How to efficiently return an std::optional

Question

I would like to ask how to return an std::optional in an efficient way and I would like to use std::make_optional(). For example lets have this code snippet:

std::optional<Path> CreateCanonicalPath(const std::string_view& path)
{
  std::error_code errorCode;
  const auto result = std::filesystem::weakly_canonical(std::filesystem::u8path(path), errorCode);
  return !errorCode ? std::make_optional(result) : std::nullopt;
}

I am particularly interested whether there is any optimization in passing result to std::make_optional. Would it be better to use std::make_optional(std::move(result))?

And does it prevent any RVO or NVRO? The result is a local variable but it is not exactly in a return statement so I assume the compiler can't use move by itself.

Answer 1

There's one obvious improvement:

std::optional<Path> CreateCanonicalPath(const std::string_view& path)
{
  std::error_code errorCode;
  auto result = std::filesystem::weakly_canonical(std::filesystem::u8path(path), errorCode);
  return !errorCode ? std::make_optional(std::move(result)) : std::nullopt;
}

Making the transitory object const will require employing copy-construction as part of instantiating the returned std::optional. This tweak should result in employing move semantics.

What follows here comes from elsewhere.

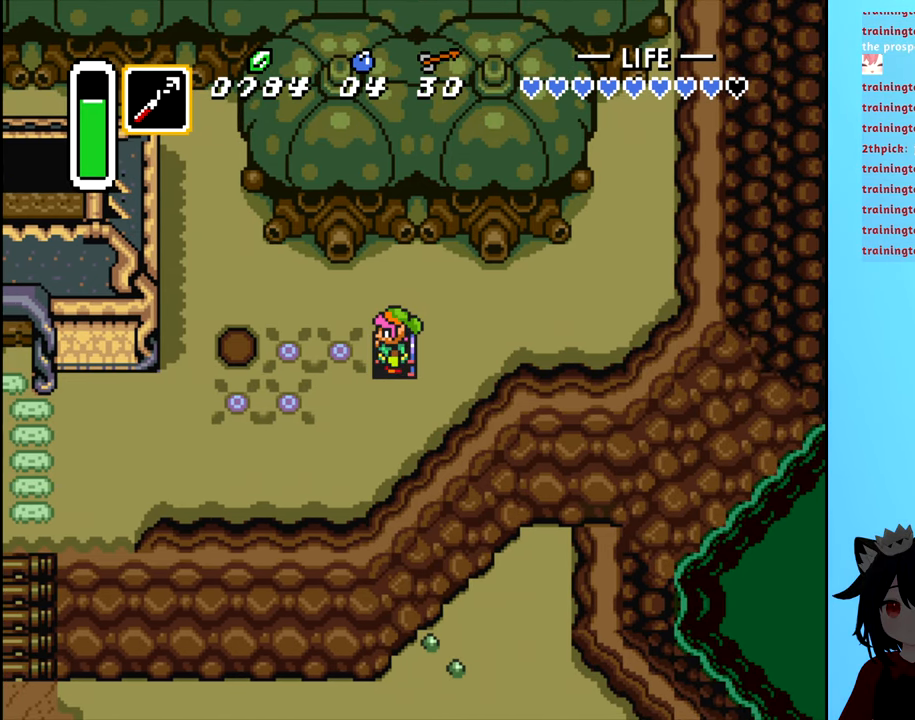
{"buttons": ["A"], "events": [[416, "A", "down"]]}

After this point, any further improvements would dependent highly on the compiler behavior. It's unlikely, but it's possible that, if benchmarked, some minor performance variances can be observed with alternate syntaxes, such as, for example:

std::optional<Path> CreateCanonicalPath(const std::string_view& path)
{
  std::error_code errorCode;
  auto result = std::make_optional(std::filesystem::weakly_canonical(std::filesystem::u8path(path), errorCode));

  if (errorCode)
     result.reset();

  return result;
}

If it's determined that the compiler will choose to elide the copy, as allowed by NVRO, then it's worth benchmarking this, as well. But only actual benchmarking will produce useful results.